OEMs “should have embraced this a long time ago,” insists Dan Vukelich, deputy executive director of the Association of Medical Device Reprocessors (AMDR). “They must see this as an economic threat. Frost & Sullivan says we're growing, and we know we're growing.”
The closest thing to a neutral study is a June 2002 report from the United States General Accounting Office that AMDR has posted on its Web site. The report's title may be a fair summation of the differences over the practice: Single-Use Devices—Little Available Evidence of Harm from Reuse, but Oversight Warranted.

“We're held to the exact same standards as the original medical device manufacturer,” Vukelich points out.
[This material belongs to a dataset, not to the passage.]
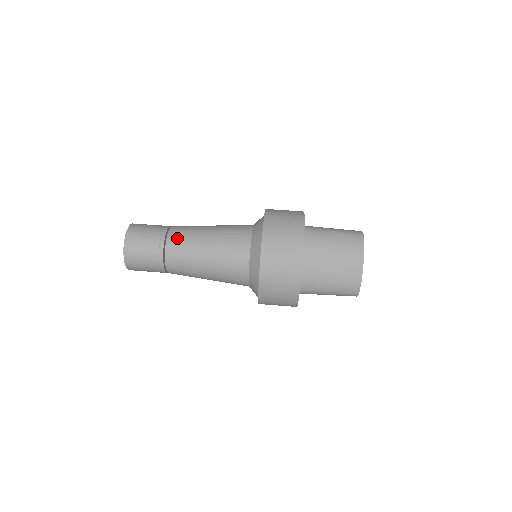
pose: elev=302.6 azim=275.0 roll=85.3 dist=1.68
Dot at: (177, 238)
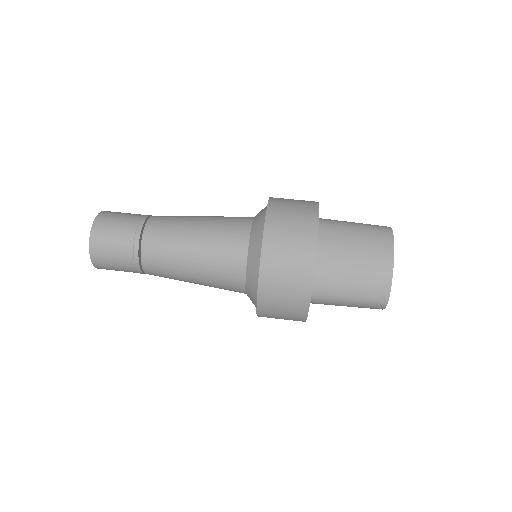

AMDR also points to support for its position from groups such as the American College of Cardiologists. The college's official position is that reprocessed electrophysiology (EP) catheters are safe. He also singles out one small step toward cooperation by small OEMs noted in the Frost & Sullivan report as a potential trend. Last year Nellcor and Alliance Medical, a major device reprocessor based in Phoenix, signed a comarketing agreement for Nellcor's pulse oximetry sensors.

Ezell, who hadn't yet read the Frost & Sullivan report, says, “Single-use devices are designed for optimal performance and safety—not ease of cleaning and sharpening. They typically have characteristics that make them extremely difficult, if not impossible, to effectively clean and resterilize.” These characteristics include “small, difficult-to-access areas, such as long, narrow lumens; acute angles; crevices; coils and joints; reinforcing meshes; and rough, porous, or occluded surfaces.”

Ezell says the manufacturer's trade association is “closely monitoring” how FDA follows the provisions of the 2002 Medical Device User Fee and Modernization Act (MDUFMA). The association backed Section 302 of the act, which permits SUD reprocessing for FDA-approved devices that have validation data for cleaning, sterilization, and functionality.

In a letter sent in March to FDA's Center for Devices and Radiological Health, AdvaMed claims that two of three third-party firms responsible for reprocessing the majority of SUDs in the United States have violated the law by not submitting timely validation data as required by Section 302 of MDUFMA.

“AdvaMed believes that reprocessed devices should be regulated in the same way as devices designed to be reused. The idea that a device can be reused over and over and still be considered a single-use device is counterintuitive,” Ezell insists.

The problem with this self-definition, of course, has always been that reprocessors believe SUDs are mislabeled. “We like to joke that if OEMs could label an x-ray machine a single-use device, they would,” Vukelich remarks.

The controversy is likely to continue. “It goes to a lot of people's vested interests,” says Whelan.